> _Passage provided_
%%
In a bid to corner the log market around the South Island, Carter Holt Harvey embarked on an aggressive strategy of buying up logs at inflated prices. Industry analysts estimated that this led to increases in tendering up to 20%. It is further estimated that they bought up an eighth of the total forest pool targeted for Korea. The strategy to create scarcity and keep prices buoyant, followed by suspension of purchases, led to other industry players having to deal with market-distorted pricing. In its wake - rotting trees, excess harvest left on the side of the roads and a complete loss of money. This boom or bust scenario has left the industry in tatters and not quite sustainable.
%%
Stored data
%%
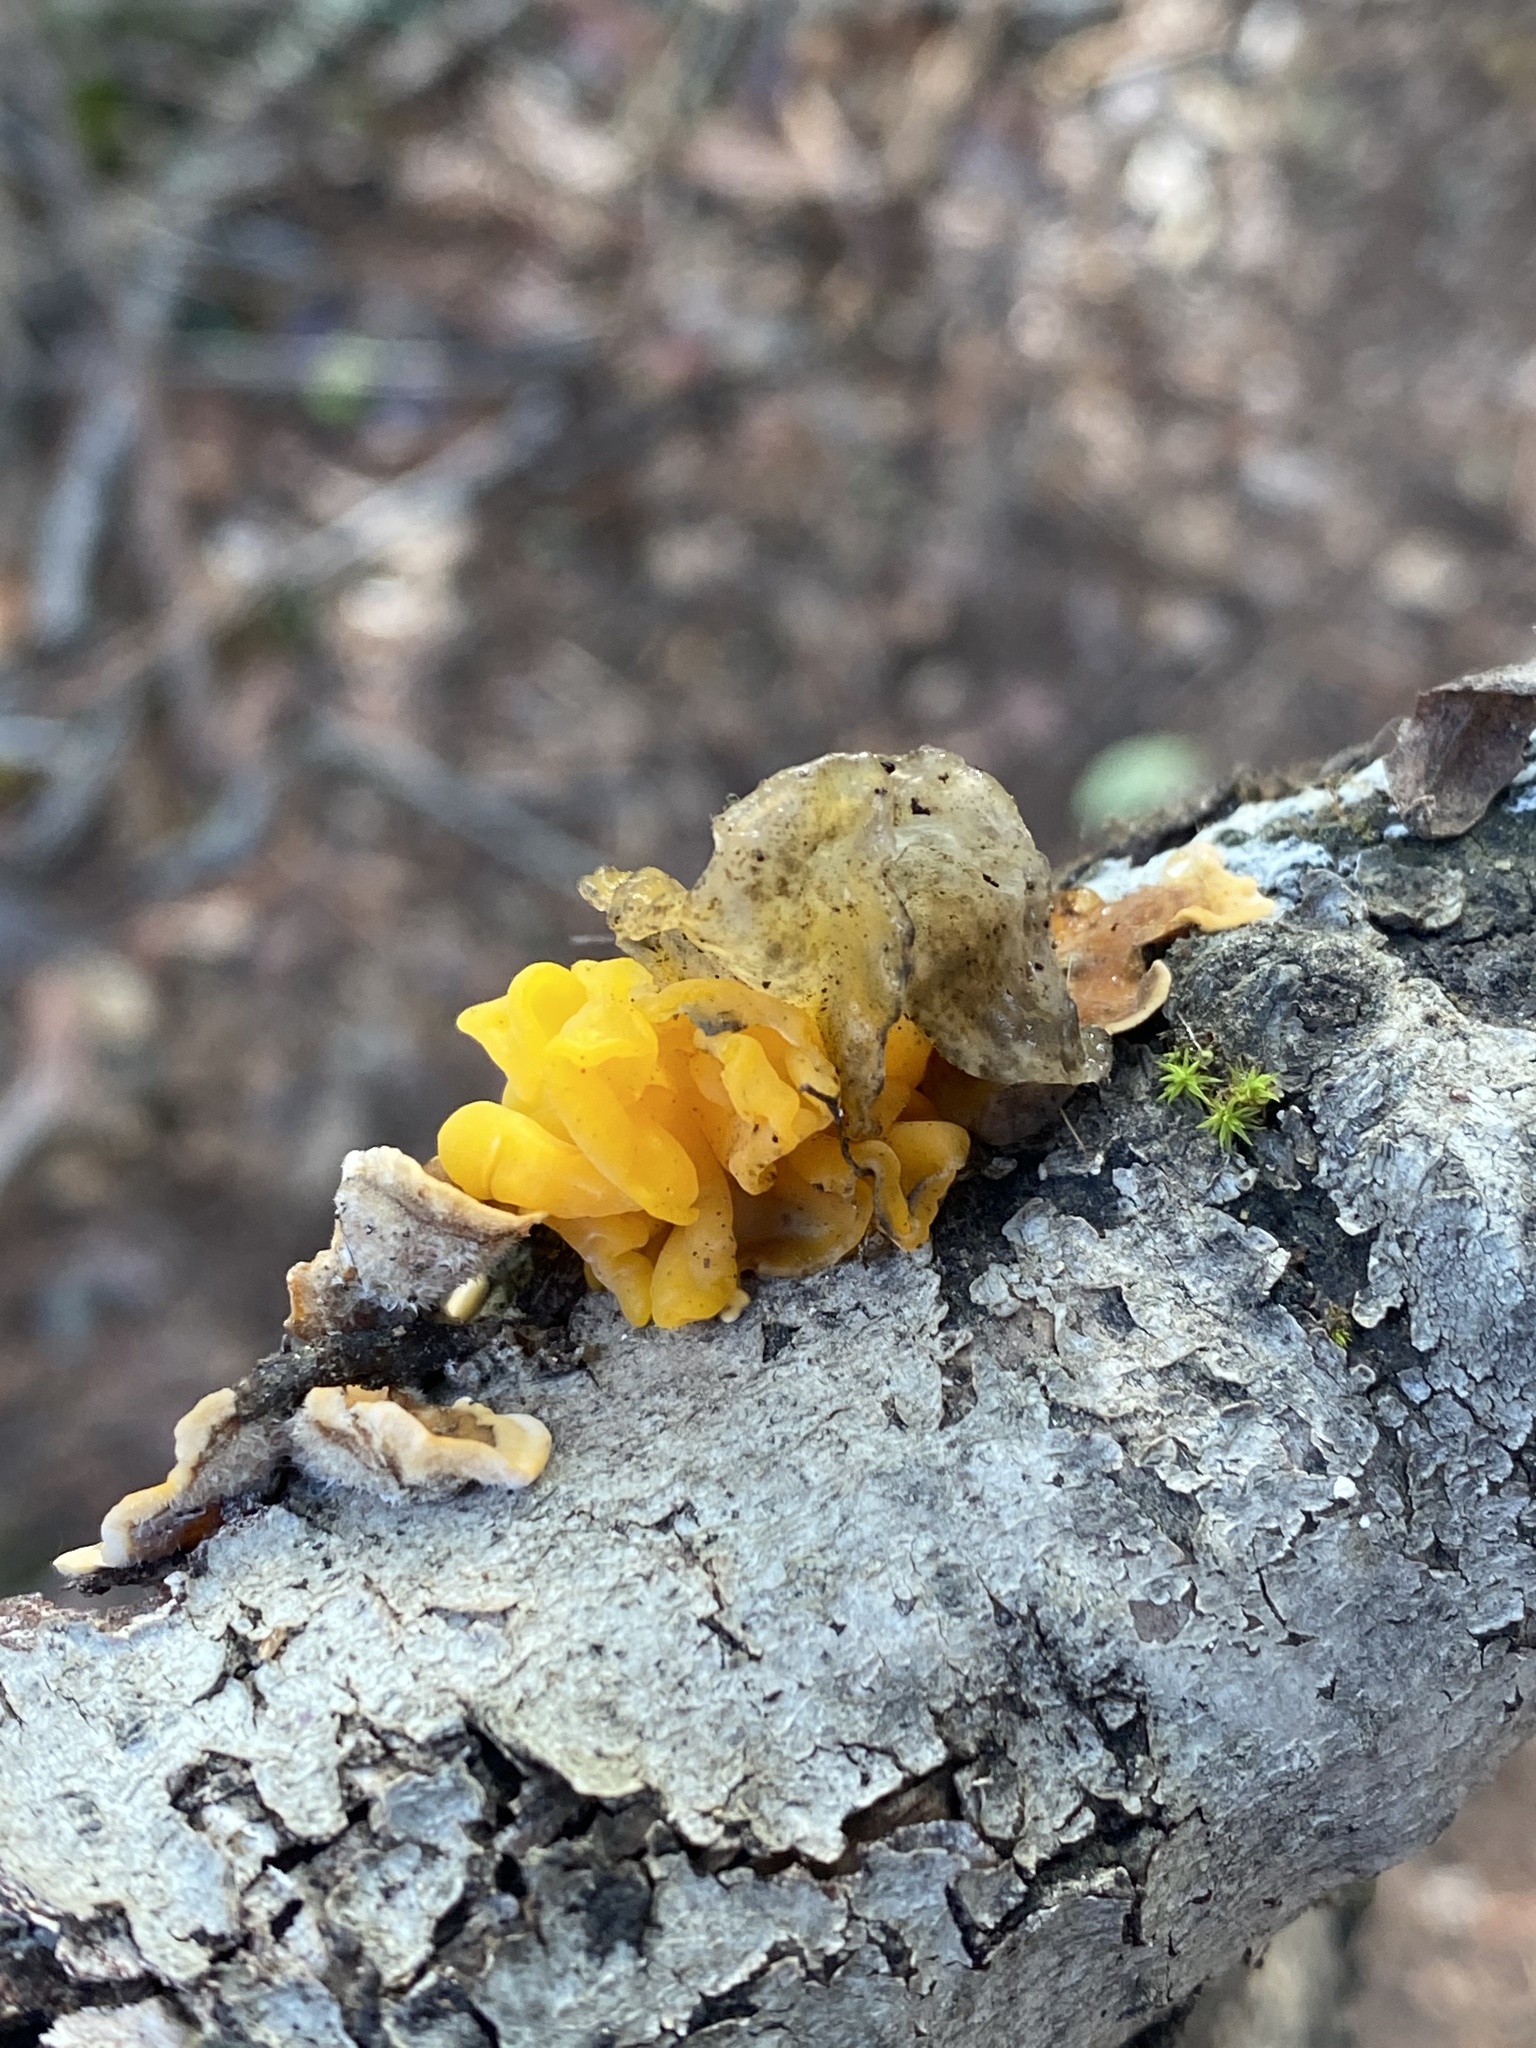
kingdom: Fungi
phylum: Basidiomycota
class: Tremellomycetes
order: Tremellales
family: Naemateliaceae
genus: Naematelia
%%
> _Work instruction 1_
In the log market passage, give the stretch from "In a bid to" through "not quite sustainable." again, renaming "prices" as "rates".
> _Work instruction 2_
Say whether each statement agrees with the log market passage, answering yes or no and quoting the words that decide it: (a) Industry analysts estimated that tendering rose by up to 20%. (b) Carter Holt Harvey bought up half of the forest pool targeted for Korea. (c) After the boom or bust, the industry is described as sustainable.
> _Work instruction 3_
Carry on writing the log market passage from its last sentence.
These records were taken from a separate source.

> _Answer section 1_
In a bid to corner the log market around the South Island, Carter Holt Harvey embarked on an aggressive strategy of buying up logs at inflated rates. Industry analysts estimated that this led to increases in tendering up to 20%. It is further estimated that they bought up an eighth of the total forest pool targeted for Korea. The strategy to create scarcity and keep rates buoyant, followed by suspension of purchases, led to other industry players having to deal with market-distorted pricing. In its wake - rotting trees, excess harvest left on the side of the roads and a complete loss of money. This boom or bust scenario has left the industry in tatters and not quite sustainable.

> _Answer section 2_
(a) Yes: "Industry analysts estimated that this led to increases in tendering up to 20%."
(b) No: "they bought up an eighth of the total forest pool targeted for Korea."
(c) No: "This boom or bust scenario has left the industry in tatters and not quite sustainable."

> _Answer section 3_
It was claimed by industry sources that Carter Holt Harvey sold the logs at a loss in the Korea market. Of course, Carter Holt Harvey maintains that this is not wholly its making as Korean markets took a dive. But you’ve got to wonder … a few years ago, Carter Holt Harvey activities in the building insulation sector left even the limp Commerce Commission gasping as their pricing was set below 40% of cost! In that context, its monopoly strategy did not break the other players but instead led to a complaint about “uncompetitive” activities, Carter Holt Harvey subsequently withdrew from that sector.

 

Whose Invisible Hand?

 

International Paper, the US-based corporation, has a 50.1% share in Carter Holt Harvey. IP has a global empire in forestry and its by-products.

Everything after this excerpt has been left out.